Un jeune homme rencontré après la cérémonie ne prétendra pas le contraire. On reconnaît à son pantalon noir et ses grosses chaussures de randonnée l’orcu particulièrement habité qui, quelques minutes auparavant, donnait la chasse à des flopées de gosses riant aux éclats et bousculait ses pairs en éructant d’incompréhensibles grognements gutturaux.

 Il a beau s’être débarrassé de son encombrant costume, ses cheveux ruissellent encore de sueur et son visage est cramoisi. Il mettra une bonne demie heure avant de retrouver un souffle régulier.

Du souffle, les participants au carnaval n’en ont pas manqué. Une fois les costumes rangés sur des cintres, une fois Rampuffu réduit en cendres sous les torches de pénitents qui l’ont dûment jugé, les bénévoles se retrouvent autour d’un gobelet de vin chaud et de pâtisseries, de tartes, de gâteaux faits maison.

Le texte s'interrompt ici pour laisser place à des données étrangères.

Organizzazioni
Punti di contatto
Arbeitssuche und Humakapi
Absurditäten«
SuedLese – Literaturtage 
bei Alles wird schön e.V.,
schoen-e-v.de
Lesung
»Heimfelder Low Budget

 Jean-Yves Casalta ne porte plus ni masque, ni gilet de fourrure. L’orchi sont redevenus humains. U sgiò merre n’est plus élu ; A Sposata s’est débarrassée de son accoutrement. Qui étaient-ils ? Qui jouait quel rôle ? Inutile de le demander. A Poretto-Brando, on n’aime pas révéler les secrets du carnaval. Les espérances sont ailleurs.

« Notre idée, sourit Jean-Yves Casalta, c’est avant tout que ce que nous faisons nous survive »
Raphaël Poletti

Railler les puissants et s'oublier, le carnaval comme indispensable catharsis

Fête de l'inversion et du grotesque qui voit les femmes entreprendre les hommes, les hommes se déguiser en femmes, le carnaval est aussi l’occasion de brocarder les notabilités locales.

Fête des fols où le diable lui-même est raillé jusqu’à se trouver pratiquement ravalé au rang de mortel, il représente le point de bascule circonscrit dans le temps et l’espace d’une vie rurale d’autrefois souvent corsetée.

A Poretto-Brando, la galerie de portraits compte ainsi plusieurs personnages burlesques que l’éminente fonction sociale préserve en temps normal de la moquerie. Le curé du village, rebaptisé Prete Vinaccia, court les rues muni de son goupillon en brosse de toilettes ; A Sposata tire de son sac à main des dessous exhibés au public ; l’attirail médical d’u duttore Ficanasu semble inutile pour guérir la soudaine folie collective qui s’empare des habitants d’ordinaire les plus respectables, à l’image de cette vieille dame transformée en affreuse socera offrant sa fille, tous attributs dehors, à l’encan.

U sgiò merre, lui, replet à souhait, ne prendra la parole qu’au moment d’unir a Sposata et Rampuffu, absurde marionnette à l’effigie d’un puissant pour un discours à l’humour égrillard. La fixité des masques paraît annoncer la rigidité cadavérique et l’inévitable issue qui guette tout mortel. 

Leurs traits grossis à l’excès, les nez protubérants, les sourires figés ne visent pas uniquement à caricaturer, ils disent aussi la dictature de l’apparence dans les sociétés villageoises où, plus que tout, il convenait précisément de faire « bonne figure »

Instruments de dérision autant que de préservation, leur utilité s’évanouit avec la fin de la cérémonie, lorsque les défroques carnavalesques quittent les âmes et les corps pour le retour au réel. 

Le renouveau dûment annoncé, chacun reprend sa place dans l’ordre cosmique. En attendant la prochaine catharsis. L’an prochain, au coeur de l’hiver.